The charity programme gives the bank’s staff throughout Ireland an opportunity to lend support to their chosen charities or causes through fundraising and volunteering.
A sponsored walk, mini marathon, golf classic and 8km run were just some of the charitable initiatives that helped Bank of Ireland employees raise more than €41,000 last year for local charities and community organisations in Galway including; Cope Galway, Cancer Care West, The Samaritans, and MADRA.
Galway was also one of the counties that featured in the Big Blue Box initiative which saw Bank of Ireland staff and members of the local community travel by bike through 35 towns along the Wild Atlantic Way in May, raising €80,000 in total for the Society of St Vincent de Paul.

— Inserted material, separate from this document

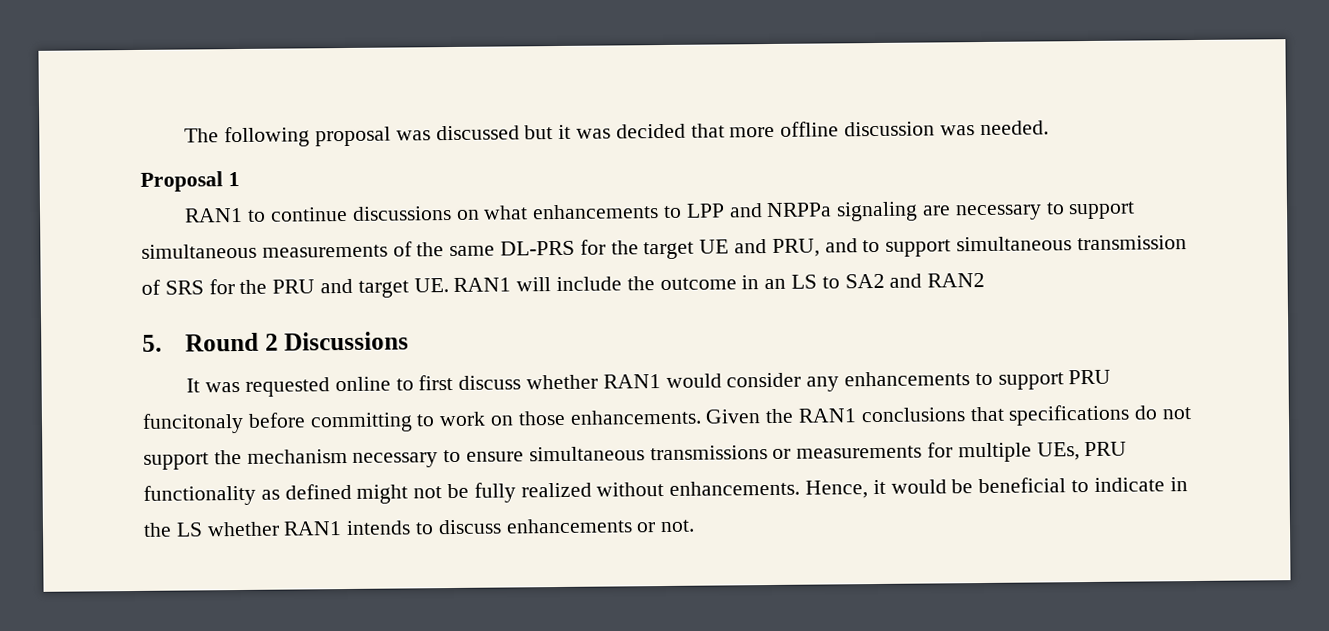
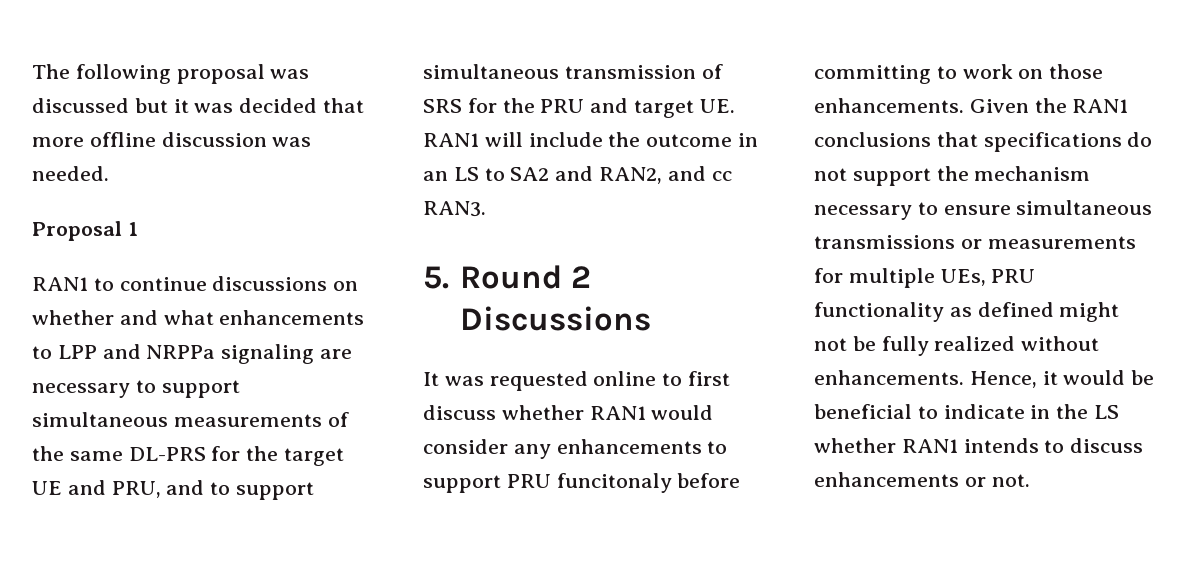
(480, 214) none -> [32,310,158,325] whether and
[927,272,986,288] RAN2 -> [599,166,732,184] [423,201,486,217] RAN2, and cc RAN3.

Brian Carey, the head of Bank of Ireland in Galway city, said the bank is “deeply connected” across the whole county of Galway through its customers, branch networks, staff and community engagement programmes.
“It is significant that through the combined efforts of our colleagues and Give Together support that over €41,000 has been raised for charitable organisations.”
Tomas Diskin, the head of Bank of Ireland in County Galway, stated that through Give Together, Bank of Ireland has enabled staff throughout Galway to support a wide range of community groups and initiatives by fundraising, volunteering and donating.
“It is substantial that through the Give Together programme over €2 million has been raised for charities nationwide and over 1,000 volunteering days have been used.”
Four flagship charities; St Vincent de Paul, Barnardos, the Irish Cancer Society and Pieta House were supported in 2016 alongside more than 880 community groups and local charities as part of the national Bank of Ireland initiative. In total, more than €2 million was raised by bank staff across the country and more than 1,000 days were volunteered.